Decide si cada afirmación coincide con el fragmento sobre el Reino de Dios: (a) la segunda objeción sostiene que seguir a Cristo no conlleva obligaciones políticas; (b) el ebionismo separa radicalmente el Reino de Dios del poder terrenal; (c) el Reino de Dios es solamente una realidad política. Responde sí o no a cada una y cita literalmente las palabras del fragmento que lo deciden.

:: Fragmento seleccionado ::

Gobernar por el reino de Cristo, exigencia de la ley divina (y III)

Los carlistas no reducimos el Reino de Dios a algo temporal, pero lo temporal sólo puede cumplir con su propósito cuando está integrado en el Reino de Dios

La Visión de la Cruz, taller de Rafael (1520-1524)

Habiendo contestado a lo primero, respondamos a la segunda objeción. Ésta argumenta que seguir a Cristo no implica obligaciones políticas de ningún tipo, ya que, de ser así, Cristo habría fundado una comunidad política, con su ejército y su autoridad terrenal. Como la Iglesia fundada por Jesucristo no es ésto, parecería que el Reino de Dios no tiene una dimensión política («Mi reino no es de este mundo»), sino es algo que se vive, en un primer momento, en la vida privada de cada uno y, en un segundo momento, tras el fin de nuestra vida terrenal. Esto viene a reflejar perfectamente la visión de Lutero: «porque su reino no es de la tierra ni sobre lo terreno, sino que es rey de bienes espirituales como la verdad, la sabiduría, la paz, el gozo, la bienaventuranza, etc. (…) De donde se deduce que su gobierno es espiritual e invisible» [1].

El protestantismo y el liberalismo, entonando esta visión, sólo expresan diferentes versiones de una misma herejía: el gnosticismo. Éste es un error que existe desde los inicios del cristianismo, y que San Irineo ya denunciaba en su obra Adversus haereses. La otra gran herejía que denuncia es el llamado ebionismo. Si el gnositicismo separa radicalmente al Reino de Dios del poder terrenal, el ebionismo, propio de los judíos que crucificaron a Cristo, reduce el Reino de Dios a una mera utopía política, el Israel del mesías judaico. Respondamos al error gnóstico-protestante, distinguiéndonos del error judeo-ebionita.

Lo que está claro es que el Reino de Dios al que estamos llamados es mucho más que una realidad política. Es el gobierno de todo lo creado, desde los objetos inanimados hasta los humanos y los ángeles. Este gobierno se da por medio del Espíritu Santo, que vivifica y mueve a todos los elementos de forma que reflejen al Logos; el Hijo, la imagen perfecta del Padre. Nosotros también podemos ser parte de este Reino si abrimos nuestro corazón a la gracia del Espíritu, para que encienda en nosotros la caridad que nos apresta al orden de Dios desde dentro y nos hace a imagen del Hijo, en unión con el Padre. Si las comunidades políticas nos vinculan únicamente entre seres humanos, el Reino de Dios es una comunión perfecta tanto entre las personas como entre la humanidad y Dios. El trono de Cristo, siempre descrito como una cima rodeada de los ángeles y los santos, es llamado «el monte de la congregación», o monte de la Ekklesia. Así, el Reino de Dios es, muy principalmente, Su Iglesia (militante, purgante y triunfante).

:::
:: Datos registrados ::

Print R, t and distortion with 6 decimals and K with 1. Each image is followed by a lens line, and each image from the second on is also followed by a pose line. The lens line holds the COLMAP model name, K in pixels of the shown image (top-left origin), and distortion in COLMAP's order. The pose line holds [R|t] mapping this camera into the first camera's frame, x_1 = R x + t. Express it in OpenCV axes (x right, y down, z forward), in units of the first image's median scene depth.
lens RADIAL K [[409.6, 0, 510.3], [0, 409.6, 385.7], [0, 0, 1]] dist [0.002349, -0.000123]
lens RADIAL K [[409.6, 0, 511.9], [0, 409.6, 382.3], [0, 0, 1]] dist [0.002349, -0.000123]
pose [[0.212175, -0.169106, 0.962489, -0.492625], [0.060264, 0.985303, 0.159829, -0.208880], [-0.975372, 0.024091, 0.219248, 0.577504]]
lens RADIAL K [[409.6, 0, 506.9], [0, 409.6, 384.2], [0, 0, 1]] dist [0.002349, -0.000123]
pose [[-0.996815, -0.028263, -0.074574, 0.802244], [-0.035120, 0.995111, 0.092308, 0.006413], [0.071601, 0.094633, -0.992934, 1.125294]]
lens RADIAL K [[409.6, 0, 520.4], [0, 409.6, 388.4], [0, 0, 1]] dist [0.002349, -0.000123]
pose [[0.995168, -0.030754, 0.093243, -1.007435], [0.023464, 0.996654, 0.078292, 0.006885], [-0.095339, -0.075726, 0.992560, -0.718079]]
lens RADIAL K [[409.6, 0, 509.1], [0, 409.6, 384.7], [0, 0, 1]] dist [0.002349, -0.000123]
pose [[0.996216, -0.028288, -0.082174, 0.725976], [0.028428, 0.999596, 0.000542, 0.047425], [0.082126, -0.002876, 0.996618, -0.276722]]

:::
:: Datos registrados ::

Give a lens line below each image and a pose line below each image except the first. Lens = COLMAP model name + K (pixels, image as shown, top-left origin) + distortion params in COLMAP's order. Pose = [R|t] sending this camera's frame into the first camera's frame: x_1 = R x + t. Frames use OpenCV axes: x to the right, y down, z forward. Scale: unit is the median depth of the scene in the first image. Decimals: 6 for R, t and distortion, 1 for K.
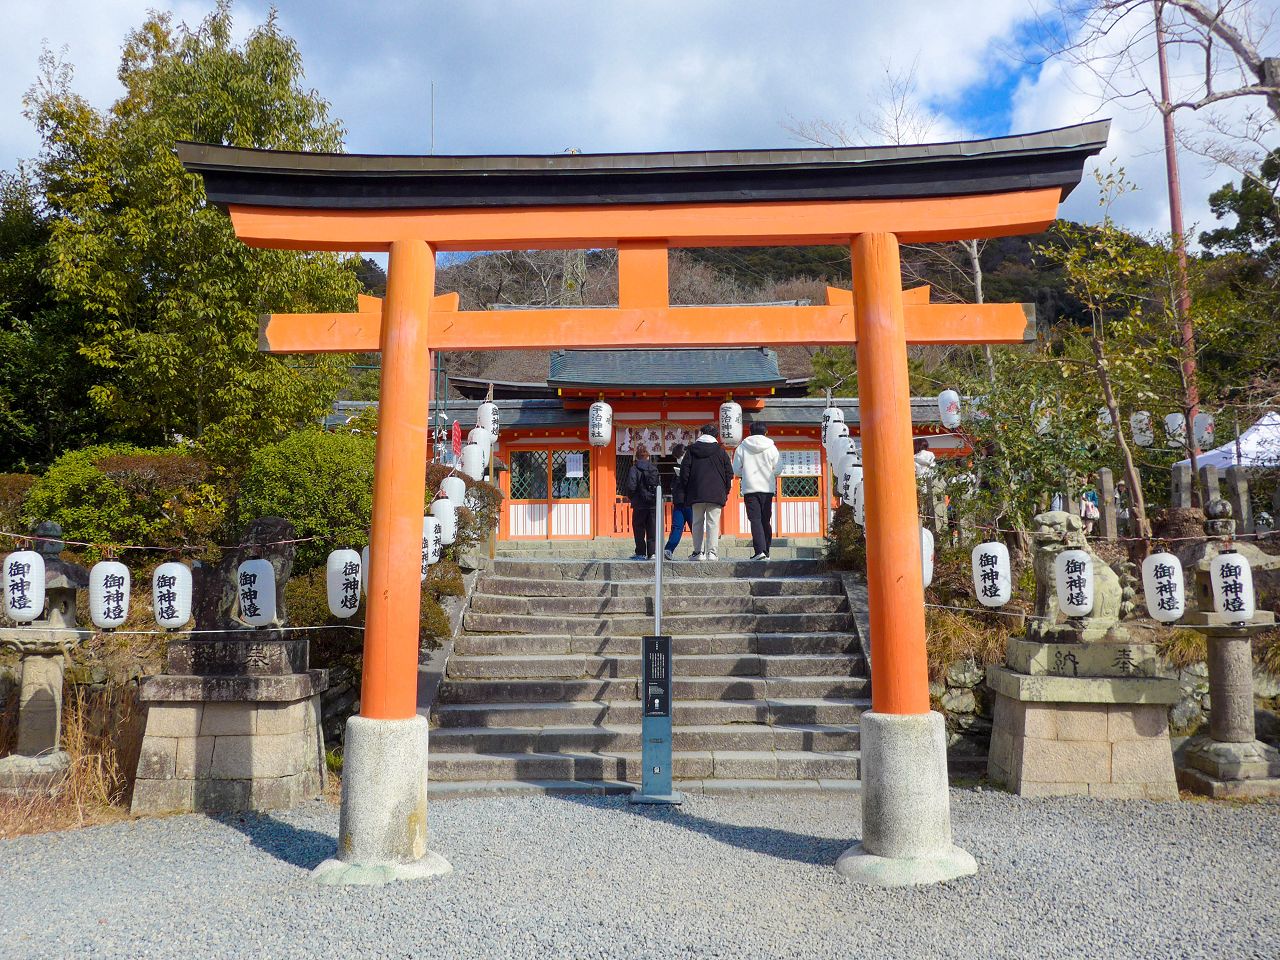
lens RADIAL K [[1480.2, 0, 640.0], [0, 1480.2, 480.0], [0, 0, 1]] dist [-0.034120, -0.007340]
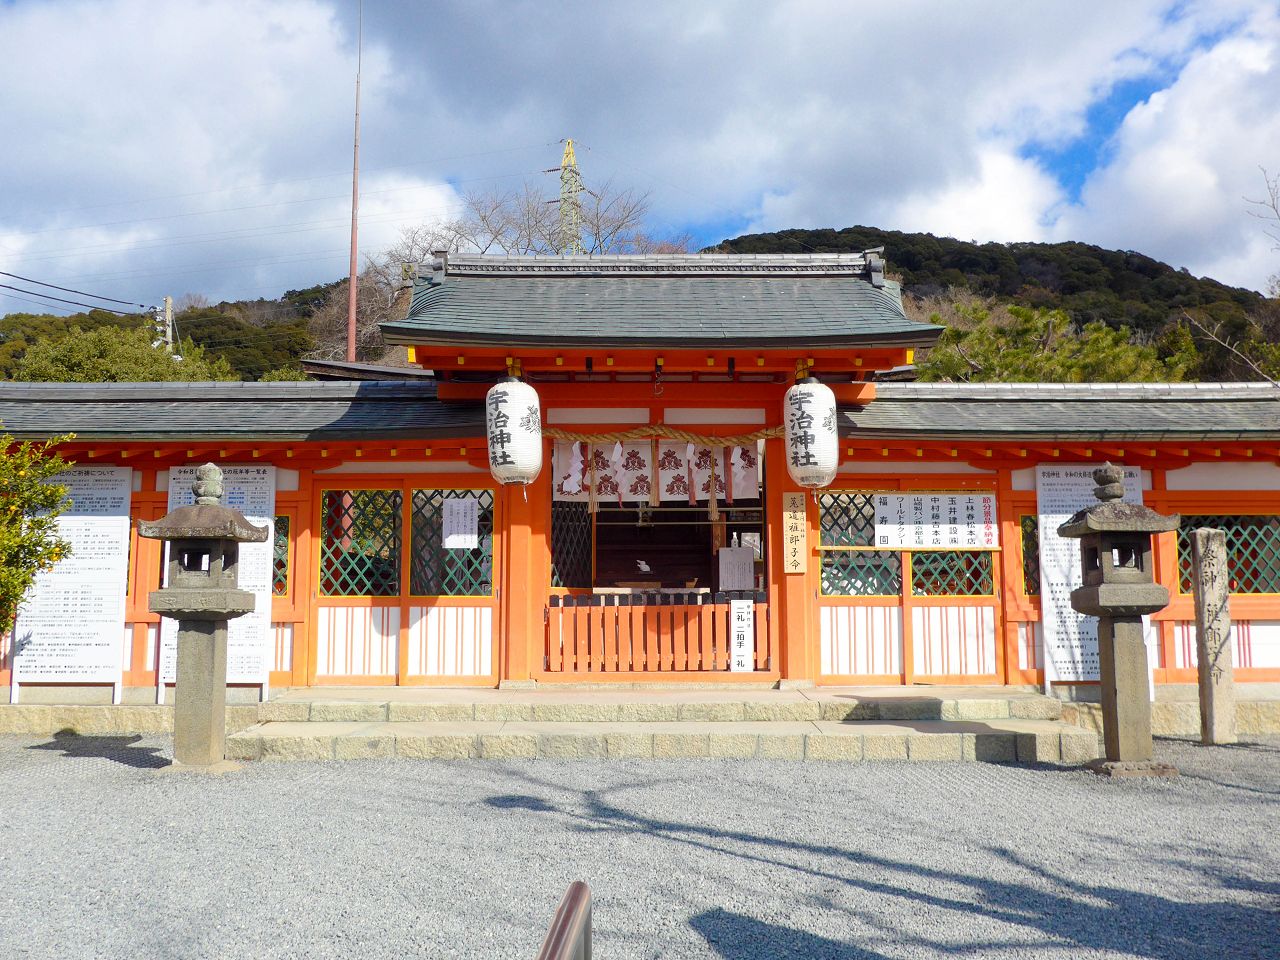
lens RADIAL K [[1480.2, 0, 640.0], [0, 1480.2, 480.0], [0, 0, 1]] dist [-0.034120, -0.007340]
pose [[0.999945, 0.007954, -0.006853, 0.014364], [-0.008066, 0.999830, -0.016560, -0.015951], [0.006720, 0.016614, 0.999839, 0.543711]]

:::

**Resultado de la tarea:**
(a) Sí: «seguir a Cristo no implica obligaciones políticas de ningún tipo».
(b) No: «el ebionismo, propio de los judíos que crucificaron a Cristo, reduce el Reino de Dios a una mera utopía política».
(c) No: «el Reino de Dios al que estamos llamados es mucho más que una realidad política».